# [DIRECTIONS]
• a. From the marketplace case study, write out the passage between "The US team" and "test of time.", inclusive.
• b. In one to three sentences, explain why, according to the marketplace case study, the move to v2 was a good moment to rethink the marketplace design.

DOCUMENT SEGMENT Block Start

David da Silva Contín

Green Project · Staff product designer

Designing a decarbonization marketplace from zero

How I led discovery, shaped product strategy, and shipped a marketplace that closed a partnership with an aviation company — while working solo across two continents.

  • Company Green Project
  • Role Sole designer
  • Scope Discovery → shipped product
  • Team UK + US cross-timezone
The v2 Marketplace page showing commodity cards for different decarbonization products
The Marketplace page — designed to scale to multiple commodity types from day one.

US team

Scott PM · corporate carbon accounting & marketplace
Shivani PO · marketplace
Chris PO · corporate carbon accounting
Will Co-founder & COO · domain expert
Adam Operations · marketplace
Luke Co-founder & CTO · domain expert
Jeff Tech lead
Austin, Jack, Jess, Kamira, Mario, Michael Software engineers
Aysu, Olga QA engineers

UK team

Ed PM · supplier engagement & product carbon footprinting
Ben Tech lead

Design team

David Staff product designer

ACT Group (parent company)

Jop VP of Digital

The problem

A v2 migration: a once-only window to get the foundations right — with a team I'd never worked with before

The US team was mid-migration from v1 to v2 of their products. They were finishing the migration of their carbon accounting product, and the marketplace one would be next. It was a natural moment to rethink the design — to build something with higher conversion, a more intuitive experience than v1, and a system that would stand the test of time.

But there was no discovery time allocated, no shared vision, and I was parachuting in to work with a US-based team for the first time.

Adding to the complexity, the Marketplace serves four distinct personas — each with a different driver and different available data:

  • Sustainability Managers — already using our corporate carbon accounting product; already have electricity data in the platform
  • Suppliers — coming from our supply chain engagement product to fulfil customer requests; varied ages, varied tech adoption, no electricity data in the platform
  • ACT Referrals — coming from our trading arm, primarily to execute a transaction; we don't need their electricity data
  • Partner Users — arriving via third-party partners; we are not allowed to show or upsell other parts of the platform
V1 marketplace screenshot on the left (table-based UI), with V2 and Vision placeholders on the right showing the blank slate we were designing into
v1 (left) — a real screenshot of the existing product. v2 and Vision (right) — blank slates at the start of discovery.

DOCUMENT SEGMENT Block End
PROVIDED DATA Block Start

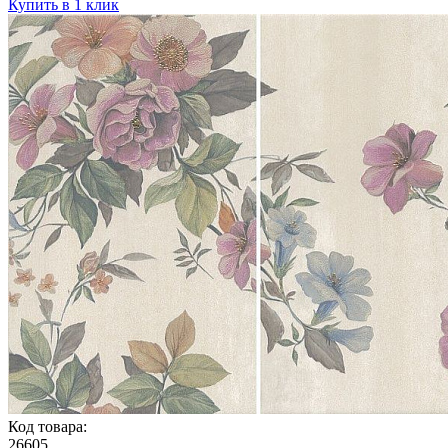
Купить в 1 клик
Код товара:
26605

PROVIDED DATA Block End

# [RESPONSES]
• a.
The US team was mid-migration from v1 to v2 of their products. They were finishing the migration of their carbon accounting product, and the marketplace one would be next. It was a natural moment to rethink the design — to build something with higher conversion, a more intuitive experience than v1, and a system that would stand the test of time.

• b. The US team was moving its products from v1 to v2. The carbon accounting product was nearly done and the marketplace was next. That migration gave a natural chance to build something with higher conversion, a more intuitive experience than v1, and a system that would stand the test of time.